KUTIPAN DOKUMEN

TEMPO.CO, Jakarta - Wabah corona menyebabkan beberapa kebutuhan dasar untuk pencegahan penyebaran virus seperti hand sanitizer, masker dan antiseptik, langka di pasaran. Tak sedikit yang mencoba membuat hand sanitizer sendiri di rumah lalu menjualnya kembali.
Hal ini mendorong Fakultas Kedokteran Universitas Indonesia atau FKUI melalui Departemen Kimia Kedokteran melakukan pembuatan hand sanitizer secara mandiri yang kemudian diberi nama Kimi Hand Care. Inisiatif ini menurut Dekan FKUI Dokter Ari Fahrial Syam sebagai upaya merespon banyaknya warga masyarakat yang melakukan percobaan pembuatan mandiri hand sanitizer.
"Awalnya inisiatif dari rekan-rekan di Departemen Kimia, sebab di lapangan banyak dokter dan perawat yang kekurangan stok hand sanitizer. Jadi yang sebelumnya hanya dibuat untuk kalangan terbatas akhirnya kami memberikan secara cuma-cuma kepada masyarakat yang membutuhkan," ucap Ari dalam konferensi pers daring melalui saluran YouTube, Jumat 20 Maret 2020.
Ari menyarankan agar masyarakat tidak asal membuat dan menjualnya sendiri tanpa konsultasi dahulu. Sebab bahan yang digunakan termasuk kategori bahan kimia yang memiliki aturan khusus dalam penggunaannya agar tetap aman.
"Kalau merujuk standar menggunakan alkohol dengan kadar 96 persen murni sebab virus corona bisa mati dalam waktu 1 menit jika kontak dengan alkohol. Nah apakah yang membuat bisa menjamin jika kandungan alkoholnya standar," ujarnya.

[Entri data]
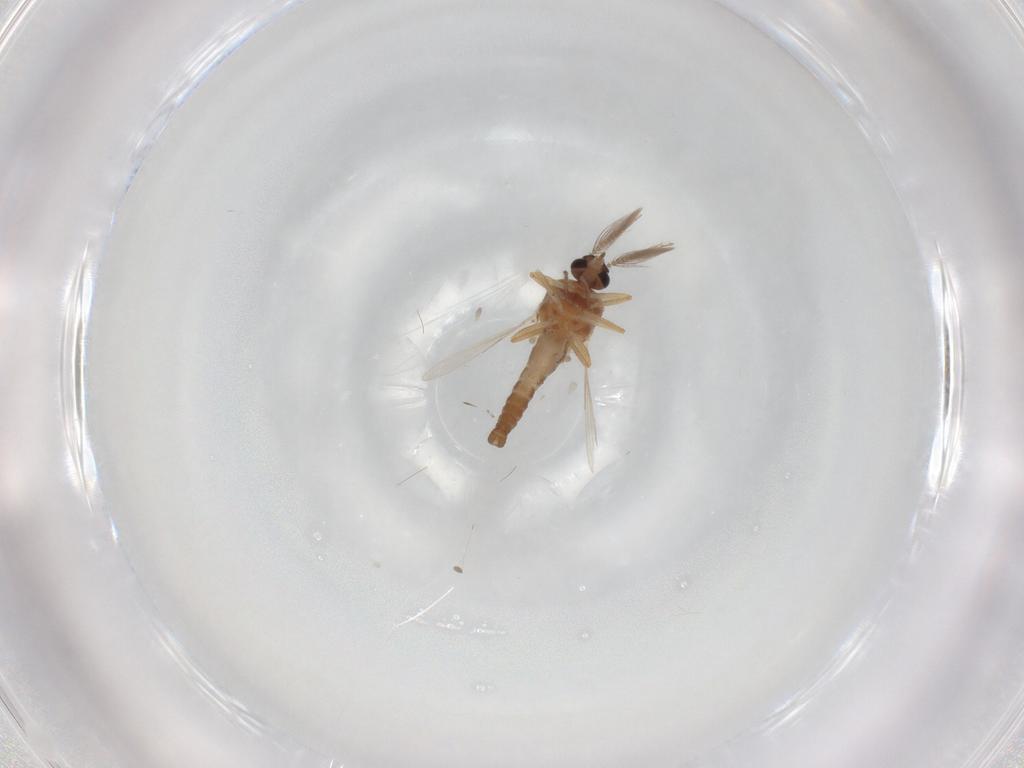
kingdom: Animalia
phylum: Arthropoda
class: Insecta
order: Diptera
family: Ceratopogonidae
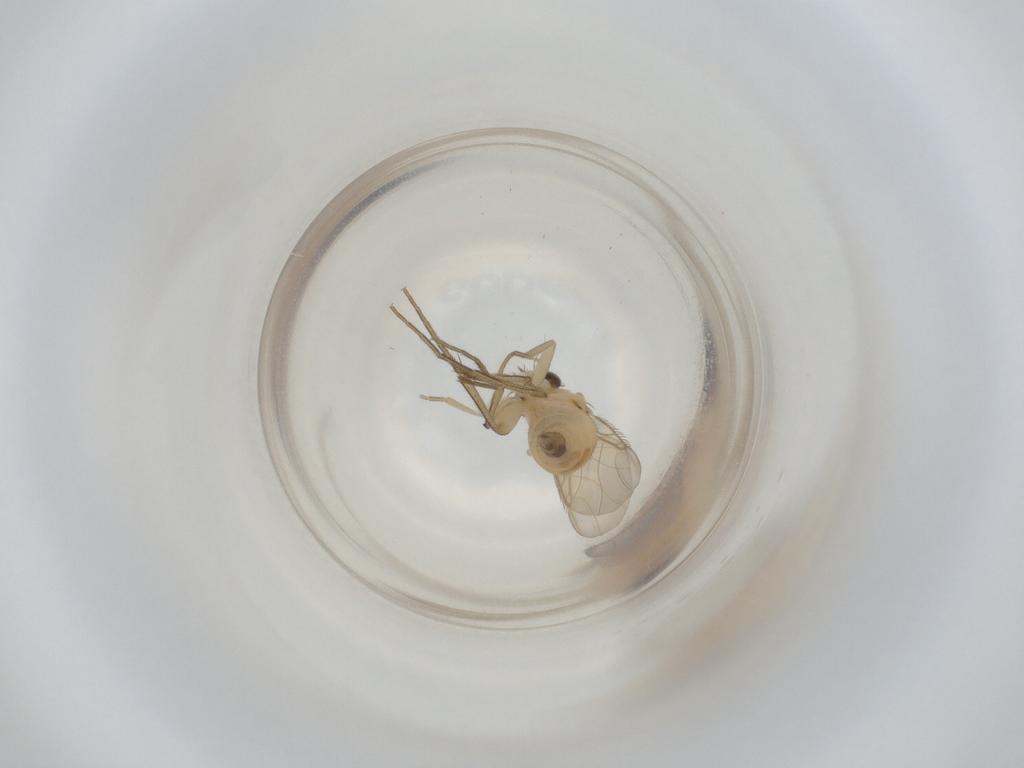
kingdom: Animalia
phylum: Arthropoda
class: Insecta
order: Diptera
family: Phoridae
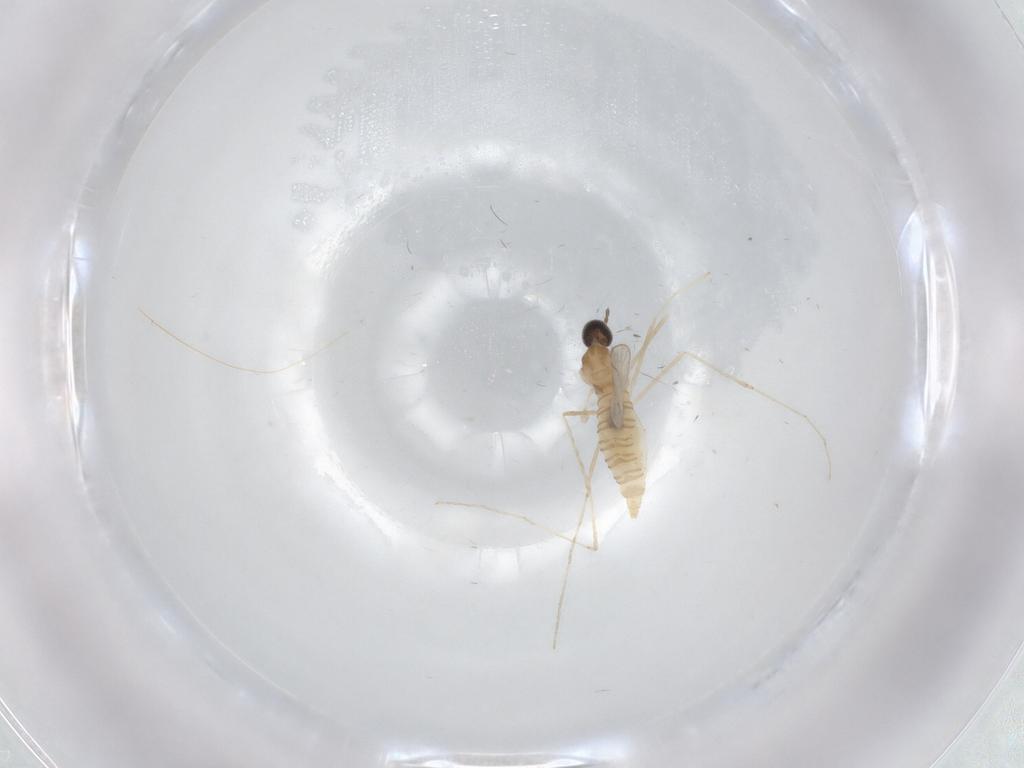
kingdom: Animalia
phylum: Arthropoda
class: Insecta
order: Diptera
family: Cecidomyiidae
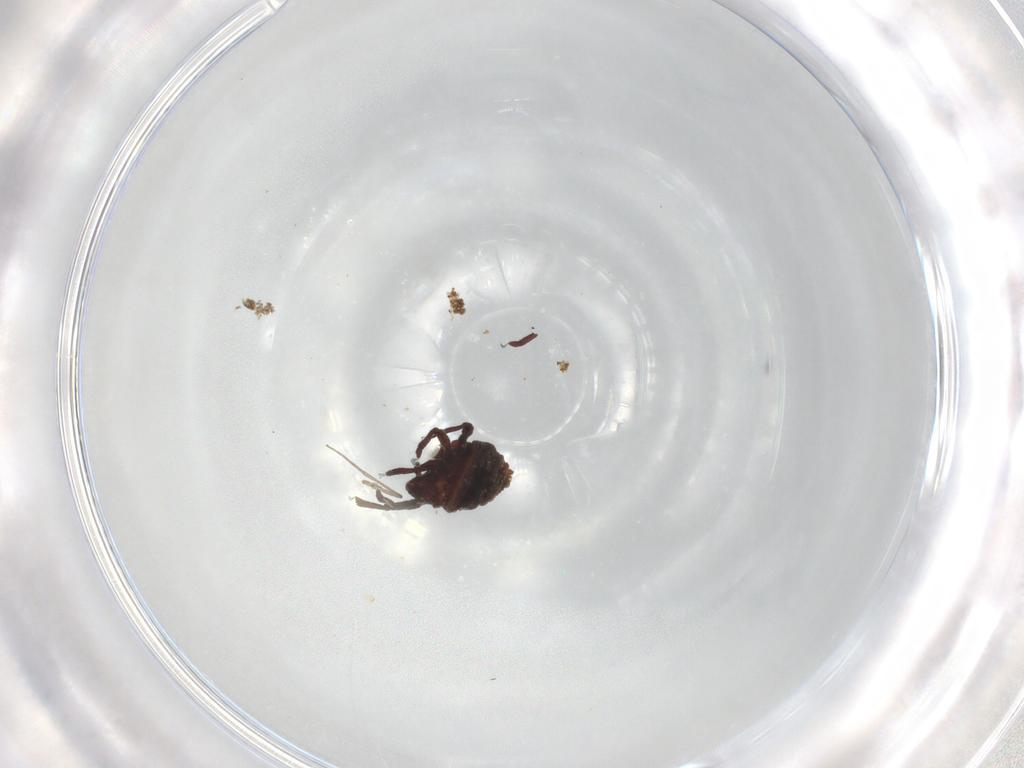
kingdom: Animalia
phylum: Arthropoda
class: Arachnida
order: Sarcoptiformes
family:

TUGAS A
Menurut kutipan dokumen, apa nama hand sanitizer yang dibuat Departemen Kimia Kedokteran FKUI?
TUGAS B
Sebutkan semua kebutuhan dasar pencegahan penyebaran virus yang menurut kutipan dokumen menjadi langka di pasaran.
TUGAS C
Tentukan apakah setiap pernyataan berikut sesuai dengan kutipan dokumen, lalu sertakan kata-kata penentunya dari kutipan dokumen.
(i) Konferensi pers Ari disampaikan secara daring lewat YouTube.
(ii) Ari menganjurkan masyarakat membuat dan menjual hand sanitizer sendiri tanpa perlu konsultasi.
(iii) Menurut standar yang dirujuk, alkohol yang digunakan berkadar 70 persen.
Data tersebut tidak berhubungan dengan kutipan dokumen.

KOLOM JAWABAN A
Kimi Hand Care.

KOLOM JAWABAN B
Hand sanitizer, masker, antiseptik.

KOLOM JAWABAN C
(i) Ya: "konferensi pers daring melalui saluran YouTube".
(ii) Tidak: "Ari menyarankan agar masyarakat tidak asal membuat dan menjualnya sendiri tanpa konsultasi dahulu".
(iii) Tidak: "alkohol dengan kadar 96 persen murni".